Pour les agences, noter de tels Etats est souvent incontournable : pour des questions d’image, mais surtout car cette évaluation va servir d’étalon aux autres emprunteurs de ces pays, qui, eux, payent pour être évalués. "La notation souveraine représente moins de 10 % du chiffre d’affaires", glisse une source dans l’une des grandes agences. Mais cela ne les empêche pas d’être rentables: la marge opérationnelle de Standard & Poor’s a atteint 42,99 % lors des neuf premiers mois de l’année, celle de Moody’s 41,8 %.


Que faire pour diminuer le poids des agences de notation ?

Aux Etats-Unis comme en Europe, une intense réflexion a été menée depuis la crise financière et à l’avalanche de critiques déversée sur les agences : elles ont été accusées, pêle-mêle, d’avoir favorisé la bulle des subprimes aux Etats-Unis en accordant des AAA à des produits financiers toxiques ou d’avoir dégradé trop brutalement des pays, favorisant la propagation de la crise des dettes souveraines. A Washington comme en Europe, les autorités essaient de limiter – voire de supprimer – les références aux notations dans les législations. Bruxelles tente aussi de faire émerger davantage de concurrence – les trois grandes contrôlent 90 % du marché – afin de varier les opinions et diminuer l’impact potentiel d’une dégradation.

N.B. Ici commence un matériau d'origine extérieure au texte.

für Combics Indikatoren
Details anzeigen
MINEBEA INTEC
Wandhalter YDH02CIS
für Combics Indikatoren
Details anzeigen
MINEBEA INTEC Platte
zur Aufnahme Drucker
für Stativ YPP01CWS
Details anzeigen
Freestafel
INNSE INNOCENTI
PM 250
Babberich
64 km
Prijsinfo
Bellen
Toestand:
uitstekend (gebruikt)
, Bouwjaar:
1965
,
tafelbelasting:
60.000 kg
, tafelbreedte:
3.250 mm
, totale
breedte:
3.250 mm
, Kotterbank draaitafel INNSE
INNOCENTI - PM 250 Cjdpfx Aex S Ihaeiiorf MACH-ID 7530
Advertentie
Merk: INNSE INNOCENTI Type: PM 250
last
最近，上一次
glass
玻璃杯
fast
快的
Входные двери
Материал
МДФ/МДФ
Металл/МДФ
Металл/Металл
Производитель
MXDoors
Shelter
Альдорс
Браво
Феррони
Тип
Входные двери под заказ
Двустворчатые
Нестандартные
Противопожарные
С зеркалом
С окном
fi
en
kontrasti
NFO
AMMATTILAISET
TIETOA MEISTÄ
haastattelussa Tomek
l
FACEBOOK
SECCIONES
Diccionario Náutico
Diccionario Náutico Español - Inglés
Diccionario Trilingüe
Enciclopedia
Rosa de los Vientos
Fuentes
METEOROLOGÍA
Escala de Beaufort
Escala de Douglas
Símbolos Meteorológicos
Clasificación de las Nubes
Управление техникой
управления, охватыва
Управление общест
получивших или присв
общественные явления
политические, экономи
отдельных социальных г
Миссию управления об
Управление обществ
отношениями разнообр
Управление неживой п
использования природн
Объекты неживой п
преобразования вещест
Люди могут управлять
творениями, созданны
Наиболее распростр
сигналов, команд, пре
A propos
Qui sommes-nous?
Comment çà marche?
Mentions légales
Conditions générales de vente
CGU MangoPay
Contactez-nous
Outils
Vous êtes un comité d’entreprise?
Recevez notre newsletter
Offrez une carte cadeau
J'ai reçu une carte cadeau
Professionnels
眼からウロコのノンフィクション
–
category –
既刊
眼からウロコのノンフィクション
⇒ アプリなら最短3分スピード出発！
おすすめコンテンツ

La Commission a aussi réfléchi à la possibilité de suspendre la notation d’un pays si jamais celui-ci traversait une mauvaise passe, pour ne pas le déstabiliser davantage. Avant de faire machine arrière, de peur que ce gel ne stresse davantage les marchés, qui pourraient en conclure qu’on veut lui cacher de très mauvaises nouvelles.